**Written request 1:** In the entries, rewrite the lines that begin at the line containing "Q: Count the cookies on the cooling racks." and stop after the line containing "Q: Count the spoons on the white backdrop.", replacing "cookies" with "biscuits" and keeping everything else the same. Leave the pictures out of your answer.
**Written request 2:** Extend the theater piece about the Justice Theater Project's touring production of A Lesson Before Dying, picking up after its final sentence.
===== Extract provided =====
DUBLIN, NC–When you get a first look at Bladen County, they don’t exactly seem to be hurting for space. Farmland stretches out on either side of Highway 87 once you finally get past Fayetteville, as the road ambles south by east toward the coast. The terrain’s flat; the cloudless sky is broad. Even by the most ambitious driving you’re still an hour away from shoreline, but the soil already reflects the change, as Piedmont red increasingly gives way to loamy shades of black, gray and white. The corn’s a little less than hip-high just now; the tobacco is still pretty low to the ground.
But when it comes to civic space–a neutral place where a people can come together to deliberate and lay hands on the issues of the day–Dublin, population 250, home of the Houston Peanuts outlet store, the S&J Grill, Bladen Community College and little else besides, is just as short on it as–well, as we too often are.
The modest community college campus is all but deserted Friday morning, May 21, as Raleigh’s Justice Theater Project sets up shop inside the auditorium, a ’70s-style brick, painted iron and cinder-block affair. Inspection has revealed three working electrical circuits and eight functional lighting instruments. Hundreds of folding chairs have been placed on the broad pine floor between the theater’s permanent seats and the stage–a floor on which a basketball court is marked out in fresh green and yellow paint.
It’s not the most minimal venue in which the Project has staged A Lesson Before Dying in recent months. That would have been the cafeteria in Jacoba Hall at Raleigh’s Franciscan School, where we caught the group the weekend before. Folding chairs were set up in a semicircle around the open entrance to an antechamber used as a chapel. Improvised floodlights shone down on three simple scenes before the entrance. A park bench stood off to the left, a table with two chairs far right. Between then, in front of three gray panels, a jumble of crates and boxes stood behind another wooden table and a couple of folding chairs, to represent an unused storeroom in a jail.
On that humble but sufficient set, under improvised tech in a similarly improvised venue, unfolded what was arguably the region’s strongest show of the season.
===== Source data =====
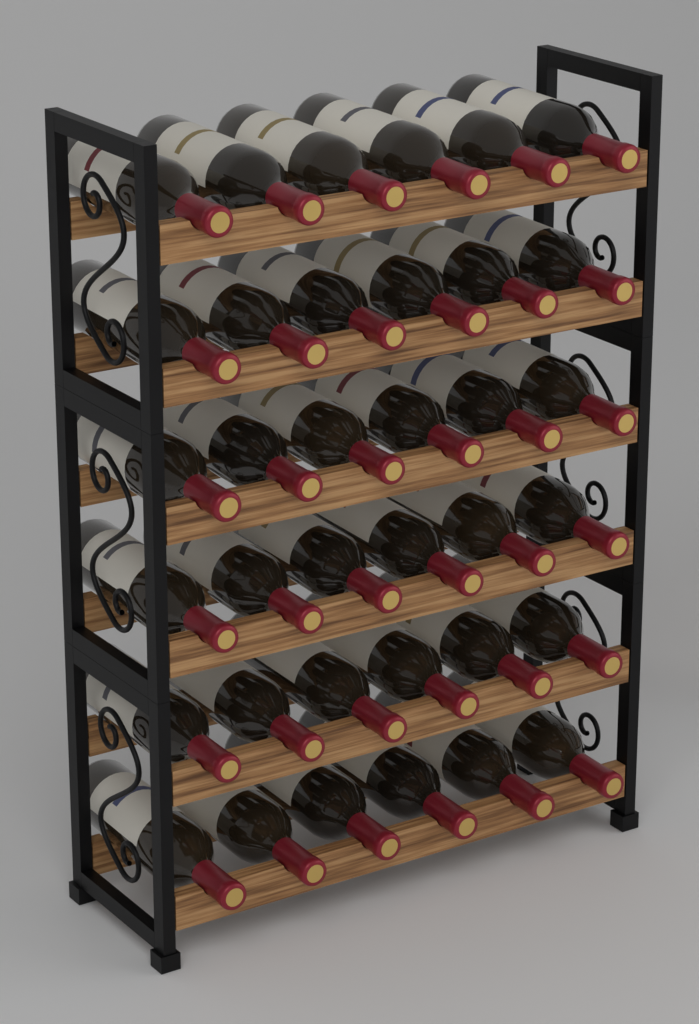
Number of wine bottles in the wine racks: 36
=====
===== Source data =====
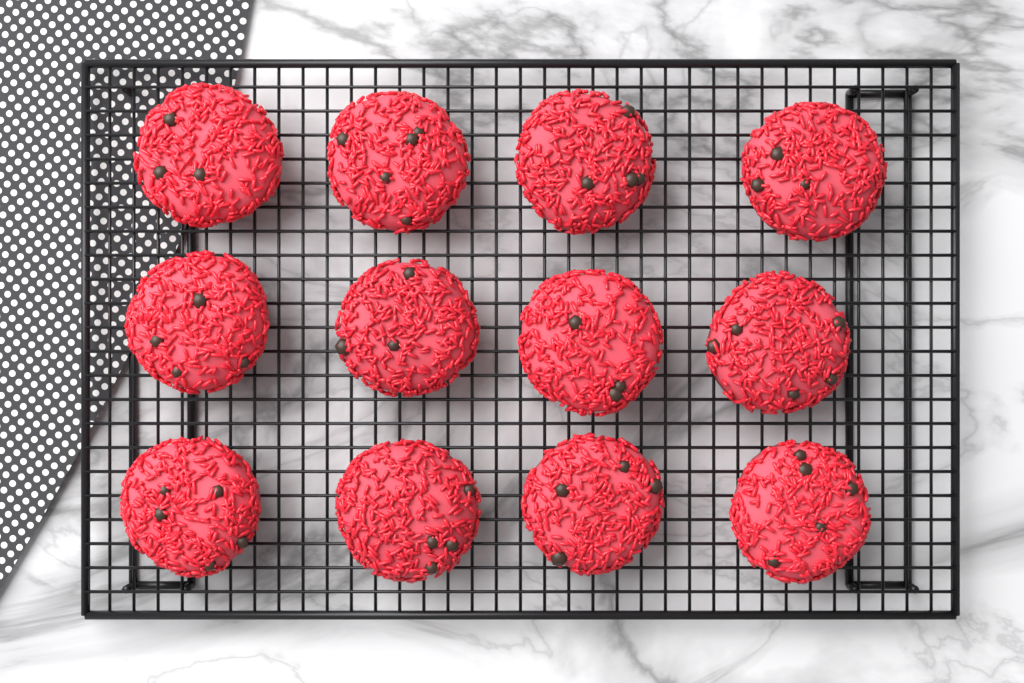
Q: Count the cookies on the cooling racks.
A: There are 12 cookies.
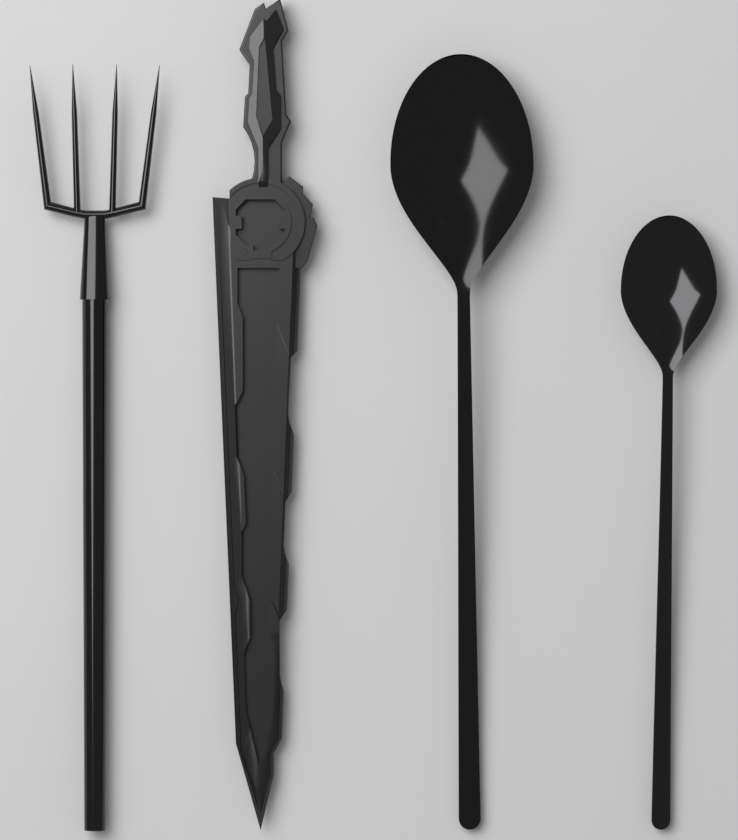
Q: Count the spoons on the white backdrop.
=====
===== Source data =====
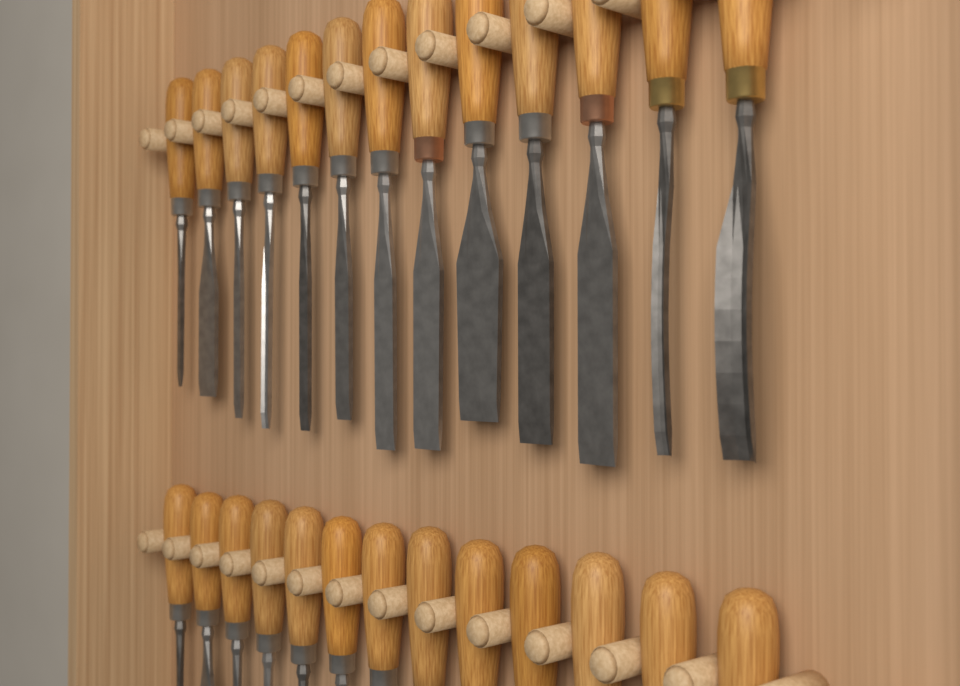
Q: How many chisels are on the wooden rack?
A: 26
=====
**Exercise answer 1:**
Q: Count the biscuits on the cooling racks.
A: There are 12 biscuits.
Q: Count the spoons on the white backdrop.

**Exercise answer 2:**
Regular readers will note this production achieves the first five-star rating since we instituted this system last September. It is our highest recommendation, and denotes uninterrupted excellence across a production, in script, direction, ensemble, individual acting and stagecraft. Such work provides a clear example to audiences and the community of practice–not only of what regional theater is capable of at its best, but why none of us should be ever fully satisfied with anything less: When theater works, it’s this good. When it is this good, what seems at times to be an insurmountable distance between lives and peoples can be reduced.
Which is why it’s particularly ironic that this production has had to seek shelter in the area’s churches and schools, in three one-and two-night stands at Cardinal Gibbons High School and The Franciscan School, before the invitation came last month to visit Dublin. Company management hopes to bring this production back to the region for its first conventional two-week run in June–but can’t confirm the dates or venue at this writing.
The electricity that crackled in the opening scene between Torrey B. Lawrence (as teacher Grant Wiggins), Jackie Marriott (Miss Emma, godmother of the condemned) and Michael Keough (as racist Sheriff Guidry) put all on notice of what was to come. As keenly developed and directed by Deb Royals, their sharply defined characters remained in conflict over the treatment of prisoner Jefferson (Kareem Nemley). Further fireworks came when Reverend Ambrose (memorably played by Antuan D. Hawkins) squared off against a humanist Wiggins over what a dying man should be taught. Rock-solid support from Barbette Hunter and Sean Brosnahan enhanced an existential world in which death may be as certain as injustice, but human worth and dignity can yet be salvaged.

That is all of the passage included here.